Automatic conversion in Excel changed to prevent errors in genetic studies

Microsoft has announced changes to an Excel feature that has become infamous for introducing errors into research data and disrupting the work of geneticists—users will now be able to easily disable automatic formatting functions. The original purpose of the software’s automatic conversion feature is to facilitate the insertion of frequently repeated standardized data, which includes converting text to dates. The problem is that Excel interpreted the abbreviation SEPT1, which is often used for the septin-1 gene, as the first day of September, automatically converting it to 09/01. Another gene, MARCH1, was converted to 03/01.

The problem became so widespread that in 2020, the Gene Nomenclature Committee of the Human Genome Organization (HUGO) changed the way some genes are written. Septin-1 was changed from SEPT1 to SEPTIN1, while MARCH1 became MARCHF1, in an effort to circumvent automatic conversion in Excel spreadsheets.

In a paper published in the journal Genome Biology in 2016, Australian researchers analyzed the spreadsheets used as basis for 3,587 genetics articles published in 18 journals. They identified errors attributable to gene-name conversion errors in 19.6% of the files. The journals with the highest proportion of articles that used affected spreadsheets were Nucleic Acids Research, Genome Biology, Nature Genetics, Genome Research, Genes and Development, and Nature. The problem could manifest in different ways depending on the language settings of the spreadsheet. In Spanish, the AGO2 gene was converted to August 2. In Dutch, the MEI1 gene could become May 1.

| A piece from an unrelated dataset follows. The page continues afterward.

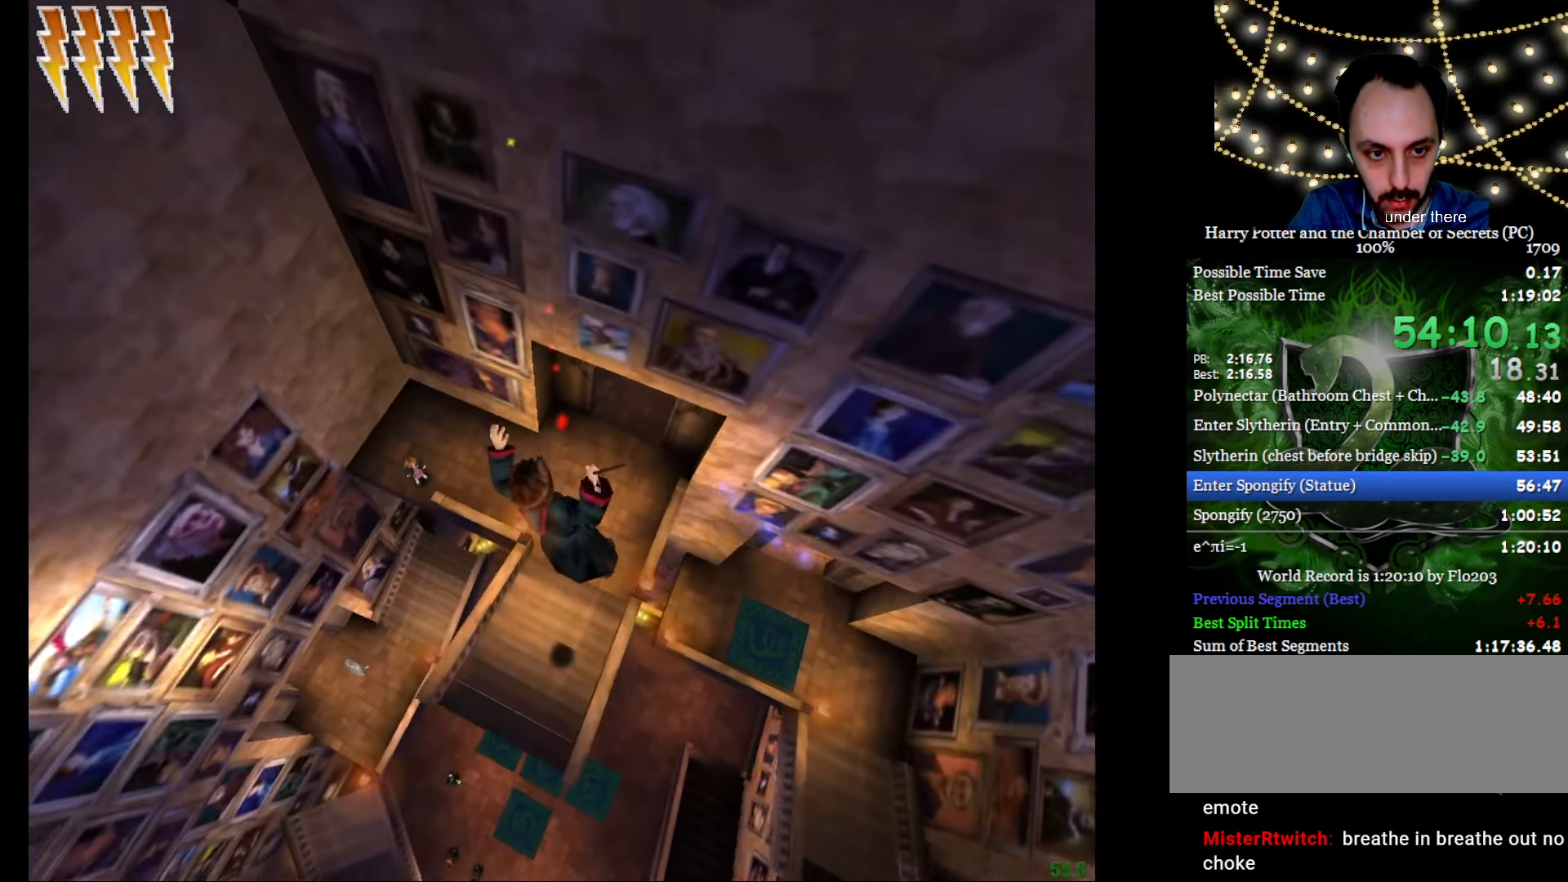
{"keys": ["e", "w"], "mouse": ["right"], "events": [[50, "mouse_left", "down"], [150, "mouse_left", "up"], [183, "mouse_left", "down"], [283, "mouse_left", "up"], [383, "mouse_left", "down"], [433, "a", "up"], [467, "mouse_left", "up"]]}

“There are no documented cases in which gene-name errors have affected the conclusions of a study. But if a researcher unknowingly saved a spreadsheet containing such errors, someone importing those data for further analysis would face a reproducibility problem,” explained Mandhri Abeysooriya, a researcher at Deakin University in Geelong, Australia, who participated in the study published in Genome Biology, according to the Retraction Watch website.

In a statement published on Microsoft’s blog, Excel product manager Chirag Fifadra said that the program will now show a warning message when automatic data conversions are enabled and options for disabling them will be more visible.